Broader Asian stocks faced obstacles due to the weakness in heavyweight technology shares. A slide in major U.S. technology stocks from the previous day provided a somber backdrop, following disappointing results from Netflix and Tesla.
Taiwan Semiconductor Manufacturing Co (TSMC), Asia’s most valuable company, took a hit, sinking 3% after reporting a 23% drop in second-quarter profit. The company also issued a warning that its sales and profits were likely to decline further this year. TSMC wasn’t alone in its grim forecast, as Hong Kong’s Sunny Optical Technology Group, a smartphone component manufacturer for major brands, predicted a staggering 70% profit decline in the first half of 2023.
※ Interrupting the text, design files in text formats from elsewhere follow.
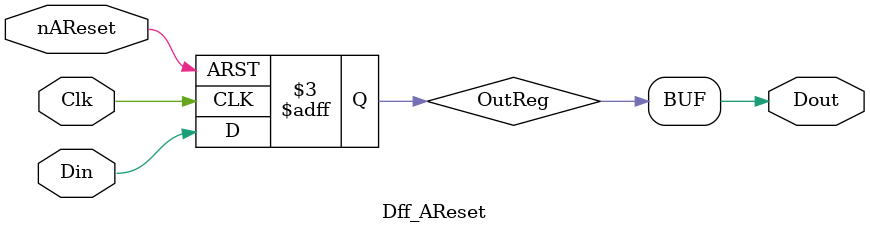
<source format=v>
/**	@task   : D Flip Flop Module
 *	@date   : 22.03.2017	
 */
module DFlipFlop(Din,Clk,Dout);

input  Din;
input  Clk;
output Dout;

reg OutReg;

always @(posedge Clk)
	OutReg <= Din;

assign Dout = OutReg;

endmodule

/**	@task   : D Flip Flop Module with synchronous reset
 *	@date   : 22.03.2017	
 */
module Dff_SReset(Din,nSReset,Clk,Dout);

input Din;
input nSReset;
input Clk;
output Dout;

wire D;
reg  OutReg;

assign D = Din & nSReset;

always @(posedge Clk)
	OutReg <= D;

assign Dout = OutReg;

endmodule

/**	@task   : D Flip Flop Module with Asynchronous reset 
 *	@date   : 22.03.2017	
 */
module Dff_AReset(Din,nAReset,Clk,Dout);

input Din;
input nAReset;
input Clk;
output Dout;

reg OutReg;

always @(posedge Clk or negedge nAReset)
	if (nAReset == 1'b0)
		OutReg <= 1'b0;
	else
		OutReg <= Din;
		
assign Dout = OutReg;
		
endmodule

</source>
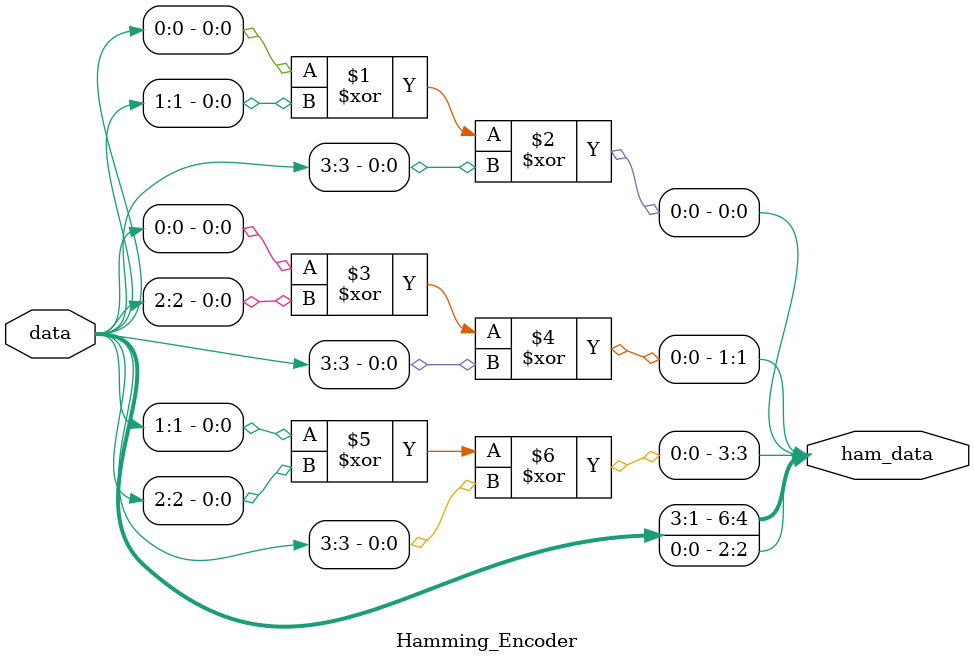
<source format=v>
`timescale 1ns / 1ps

module Hamming_Encoder(
    input  [3:0] data,
    output [6:0] ham_data
);

    assign ham_data[0] = data[0] ^ data[1] ^ data[3]; 
    assign ham_data[1] = data[0] ^ data[2] ^ data[3]; 
    assign ham_data[3] = data[1] ^ data[2] ^ data[3]; 

    assign ham_data[2] = data[0];
    assign ham_data[4] = data[1];
    assign ham_data[5] = data[2];
    assign ham_data[6] = data[3];

endmodule


</source>
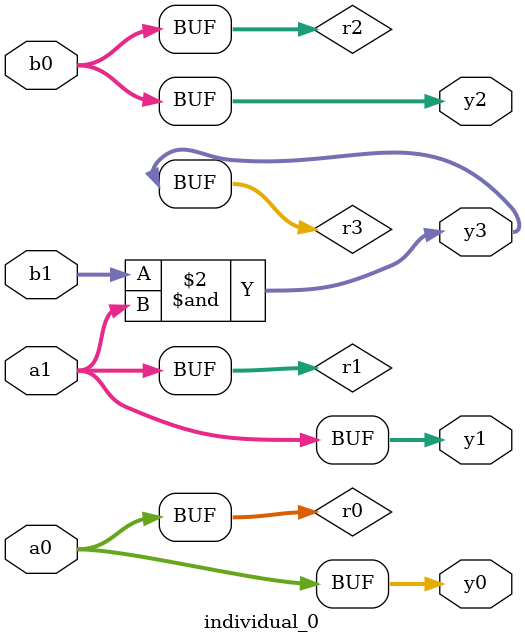
<source format=sv>
module individual_0(input logic [15:0] a1, input logic [15:0] a0, input logic [15:0] b1, input logic [15:0] b0, output logic [15:0] y3, output logic [15:0] y2, output logic [15:0] y1, output logic [15:0] y0);
logic [15:0] r0, r1, r2, r3; 
 always@(*) begin 
	 r0 = a0; r1 = a1; r2 = b0; r3 = b1; 
 	 r3  &=  a1 ;
 	 y3 = r3; y2 = r2; y1 = r1; y0 = r0; 
end
endmodule
</source>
Tech-heavy Asian bourses faced retreats, with South Korea’s KOSPI down 0.1%, and Taiwan’s Weighted index sliding 0.7%. In Australia, the ASX 200 fell 0.3% amidst concerns over slowing commodity demand in China.
Meanwhile, in Japan, the Nikkei 225 fell 0.1%, while the broader TOPIX remained flat as data revealed Japanese consumer inflation stubbornly persisted through June. Such a trend could attract policy tightening by the Bank of Japan.
On a brighter note, Indian stocks continued to shine, outperforming throughout the week, with the Nifty 50 and BSE Sensex 30 indexes notching record highs for four consecutive sessions.